▸ Directive:
Once you find the line with "dominere levendefodermarkedet for økologisk" in the data that follows, repeat it and every line after it exactly, through the line with "skal vælge døre, der både skal være".

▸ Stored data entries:
'''

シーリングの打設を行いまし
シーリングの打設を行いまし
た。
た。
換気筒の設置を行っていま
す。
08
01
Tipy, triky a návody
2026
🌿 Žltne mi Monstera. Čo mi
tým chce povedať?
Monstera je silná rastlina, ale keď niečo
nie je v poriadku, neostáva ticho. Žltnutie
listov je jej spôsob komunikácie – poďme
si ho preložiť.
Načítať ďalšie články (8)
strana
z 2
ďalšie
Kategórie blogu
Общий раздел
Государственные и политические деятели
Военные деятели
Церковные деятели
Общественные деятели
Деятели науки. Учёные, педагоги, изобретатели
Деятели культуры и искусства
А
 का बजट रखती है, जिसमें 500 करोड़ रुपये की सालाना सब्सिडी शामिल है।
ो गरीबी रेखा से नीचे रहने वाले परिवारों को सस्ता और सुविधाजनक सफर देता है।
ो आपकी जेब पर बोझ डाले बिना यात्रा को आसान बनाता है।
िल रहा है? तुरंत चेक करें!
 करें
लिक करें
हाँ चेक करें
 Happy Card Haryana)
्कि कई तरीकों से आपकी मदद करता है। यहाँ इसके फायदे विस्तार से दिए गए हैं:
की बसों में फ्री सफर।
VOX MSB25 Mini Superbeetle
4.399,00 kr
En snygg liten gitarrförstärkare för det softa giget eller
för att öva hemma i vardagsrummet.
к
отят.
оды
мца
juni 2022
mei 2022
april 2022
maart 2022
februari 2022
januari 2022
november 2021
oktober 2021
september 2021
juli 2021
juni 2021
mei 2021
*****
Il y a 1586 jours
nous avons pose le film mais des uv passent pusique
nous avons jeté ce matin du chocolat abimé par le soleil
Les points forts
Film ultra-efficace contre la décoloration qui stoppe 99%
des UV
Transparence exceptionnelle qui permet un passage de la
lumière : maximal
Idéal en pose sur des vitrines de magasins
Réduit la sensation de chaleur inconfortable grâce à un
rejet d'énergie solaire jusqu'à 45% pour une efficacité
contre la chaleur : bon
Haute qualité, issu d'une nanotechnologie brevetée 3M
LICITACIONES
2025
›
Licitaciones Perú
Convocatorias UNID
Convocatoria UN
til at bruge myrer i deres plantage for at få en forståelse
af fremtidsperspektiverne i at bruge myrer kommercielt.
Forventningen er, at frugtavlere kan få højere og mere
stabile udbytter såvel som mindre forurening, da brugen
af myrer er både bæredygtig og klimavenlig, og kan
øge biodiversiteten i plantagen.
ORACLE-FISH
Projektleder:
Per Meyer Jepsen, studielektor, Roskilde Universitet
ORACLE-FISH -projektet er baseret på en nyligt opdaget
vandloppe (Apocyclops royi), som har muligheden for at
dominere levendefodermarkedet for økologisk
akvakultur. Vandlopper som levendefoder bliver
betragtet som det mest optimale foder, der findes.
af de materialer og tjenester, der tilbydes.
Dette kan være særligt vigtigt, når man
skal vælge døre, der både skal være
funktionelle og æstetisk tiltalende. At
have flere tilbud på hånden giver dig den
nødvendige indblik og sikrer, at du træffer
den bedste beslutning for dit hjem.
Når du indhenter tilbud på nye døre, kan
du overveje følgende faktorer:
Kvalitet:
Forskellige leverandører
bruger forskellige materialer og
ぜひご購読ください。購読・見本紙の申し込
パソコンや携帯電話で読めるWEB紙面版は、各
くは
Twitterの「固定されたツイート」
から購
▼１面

'''

▸ Result:
dominere levendefodermarkedet for økologisk
akvakultur. Vandlopper som levendefoder bliver
betragtet som det mest optimale foder, der findes.
af de materialer og tjenester, der tilbydes.
Dette kan være særligt vigtigt, når man
skal vælge døre, der både skal være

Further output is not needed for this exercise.